> [Your goal]:
Rewrite the listing from its first line through the line containing "genus: Silene", putting "vernacular name" in place of "common name" and leaving everything else unchanged.

> [Available data]:

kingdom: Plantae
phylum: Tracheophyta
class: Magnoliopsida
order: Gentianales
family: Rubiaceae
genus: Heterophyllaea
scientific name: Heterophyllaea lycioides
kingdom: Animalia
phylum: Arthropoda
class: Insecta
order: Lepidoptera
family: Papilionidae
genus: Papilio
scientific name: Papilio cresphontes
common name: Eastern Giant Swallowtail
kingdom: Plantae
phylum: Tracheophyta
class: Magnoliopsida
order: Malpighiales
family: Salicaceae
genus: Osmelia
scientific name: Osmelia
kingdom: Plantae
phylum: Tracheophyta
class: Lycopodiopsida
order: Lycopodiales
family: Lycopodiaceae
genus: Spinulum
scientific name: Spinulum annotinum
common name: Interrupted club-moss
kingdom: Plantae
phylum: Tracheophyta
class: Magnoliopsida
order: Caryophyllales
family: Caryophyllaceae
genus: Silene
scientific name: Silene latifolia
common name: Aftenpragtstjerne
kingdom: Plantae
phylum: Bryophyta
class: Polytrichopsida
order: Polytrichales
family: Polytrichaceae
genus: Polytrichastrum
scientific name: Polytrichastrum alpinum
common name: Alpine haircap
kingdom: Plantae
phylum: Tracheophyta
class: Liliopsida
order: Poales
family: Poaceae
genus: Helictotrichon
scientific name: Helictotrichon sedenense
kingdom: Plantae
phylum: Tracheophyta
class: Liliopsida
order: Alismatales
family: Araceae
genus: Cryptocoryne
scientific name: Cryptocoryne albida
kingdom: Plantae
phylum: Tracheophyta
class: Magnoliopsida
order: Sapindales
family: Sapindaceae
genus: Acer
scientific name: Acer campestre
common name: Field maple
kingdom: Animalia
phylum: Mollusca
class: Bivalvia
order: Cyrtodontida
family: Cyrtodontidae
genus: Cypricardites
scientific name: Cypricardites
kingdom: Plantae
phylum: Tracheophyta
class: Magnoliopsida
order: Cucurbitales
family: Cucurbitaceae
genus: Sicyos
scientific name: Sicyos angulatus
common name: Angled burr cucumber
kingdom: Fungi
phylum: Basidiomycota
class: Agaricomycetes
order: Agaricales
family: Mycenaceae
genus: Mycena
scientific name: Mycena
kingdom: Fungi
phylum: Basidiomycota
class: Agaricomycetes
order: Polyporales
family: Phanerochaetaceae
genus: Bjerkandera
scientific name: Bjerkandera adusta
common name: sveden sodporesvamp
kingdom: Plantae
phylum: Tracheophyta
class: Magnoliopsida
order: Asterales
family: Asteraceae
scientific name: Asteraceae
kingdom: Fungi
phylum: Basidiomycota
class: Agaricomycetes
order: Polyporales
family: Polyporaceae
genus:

> [Solution for this exercise]:
kingdom: Plantae
phylum: Tracheophyta
class: Magnoliopsida
order: Gentianales
family: Rubiaceae
genus: Heterophyllaea
scientific name: Heterophyllaea lycioides
kingdom: Animalia
phylum: Arthropoda
class: Insecta
order: Lepidoptera
family: Papilionidae
genus: Papilio
scientific name: Papilio cresphontes
vernacular name: Eastern Giant Swallowtail
kingdom: Plantae
phylum: Tracheophyta
class: Magnoliopsida
order: Malpighiales
family: Salicaceae
genus: Osmelia
scientific name: Osmelia
kingdom: Plantae
phylum: Tracheophyta
class: Lycopodiopsida
order: Lycopodiales
family: Lycopodiaceae
genus: Spinulum
scientific name: Spinulum annotinum
vernacular name: Interrupted club-moss
kingdom: Plantae
phylum: Tracheophyta
class: Magnoliopsida
order: Caryophyllales
family: Caryophyllaceae
genus: Silene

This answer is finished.